» **Record list**:
%%

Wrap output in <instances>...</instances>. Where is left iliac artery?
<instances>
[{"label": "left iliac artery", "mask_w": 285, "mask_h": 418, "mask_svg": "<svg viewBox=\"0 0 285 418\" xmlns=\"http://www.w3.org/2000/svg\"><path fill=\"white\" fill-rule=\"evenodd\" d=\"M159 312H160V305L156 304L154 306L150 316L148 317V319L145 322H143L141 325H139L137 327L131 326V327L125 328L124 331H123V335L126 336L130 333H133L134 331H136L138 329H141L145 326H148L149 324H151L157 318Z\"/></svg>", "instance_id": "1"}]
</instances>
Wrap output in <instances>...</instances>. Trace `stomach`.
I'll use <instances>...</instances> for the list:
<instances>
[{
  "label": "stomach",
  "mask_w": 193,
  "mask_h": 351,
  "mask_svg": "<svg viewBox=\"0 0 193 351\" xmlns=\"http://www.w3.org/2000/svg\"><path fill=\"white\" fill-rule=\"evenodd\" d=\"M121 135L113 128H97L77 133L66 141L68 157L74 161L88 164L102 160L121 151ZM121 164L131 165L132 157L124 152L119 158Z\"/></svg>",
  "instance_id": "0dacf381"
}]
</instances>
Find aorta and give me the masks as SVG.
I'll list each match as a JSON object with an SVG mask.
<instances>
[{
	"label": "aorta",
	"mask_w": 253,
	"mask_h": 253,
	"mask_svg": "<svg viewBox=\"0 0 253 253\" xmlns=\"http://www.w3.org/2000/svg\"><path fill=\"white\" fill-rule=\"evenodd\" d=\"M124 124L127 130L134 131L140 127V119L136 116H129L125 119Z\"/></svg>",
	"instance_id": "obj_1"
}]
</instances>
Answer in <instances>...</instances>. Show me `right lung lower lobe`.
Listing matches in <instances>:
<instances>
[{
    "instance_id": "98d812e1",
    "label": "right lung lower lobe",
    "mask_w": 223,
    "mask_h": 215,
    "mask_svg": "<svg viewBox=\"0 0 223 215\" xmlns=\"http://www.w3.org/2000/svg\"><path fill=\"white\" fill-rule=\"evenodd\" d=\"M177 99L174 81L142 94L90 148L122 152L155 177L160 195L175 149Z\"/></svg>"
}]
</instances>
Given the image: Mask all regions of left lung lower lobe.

%%

Copy out, character for character, the stretch from the line containing "Find aorta and give me the masks as SVG." through the final line of the rows above.

» **Task solution**:
Find aorta and give me the masks as SVG.
I'll list each match as a JSON object with an SVG mask.
<instances>
[{
	"label": "aorta",
	"mask_w": 253,
	"mask_h": 253,
	"mask_svg": "<svg viewBox=\"0 0 253 253\" xmlns=\"http://www.w3.org/2000/svg\"><path fill=\"white\" fill-rule=\"evenodd\" d=\"M124 124L127 130L134 131L140 127V119L136 116H129L125 119Z\"/></svg>",
	"instance_id": "obj_1"
}]
</instances>
Answer in <instances>...</instances>. Show me `right lung lower lobe`.
Listing matches in <instances>:
<instances>
[{
    "instance_id": "98d812e1",
    "label": "right lung lower lobe",
    "mask_w": 223,
    "mask_h": 215,
    "mask_svg": "<svg viewBox=\"0 0 223 215\" xmlns=\"http://www.w3.org/2000/svg\"><path fill=\"white\" fill-rule=\"evenodd\" d=\"M177 99L174 81L142 94L90 148L122 152L155 177L160 195L175 149Z\"/></svg>"
}]
</instances>
Given the image: Mask all regions of left lung lower lobe.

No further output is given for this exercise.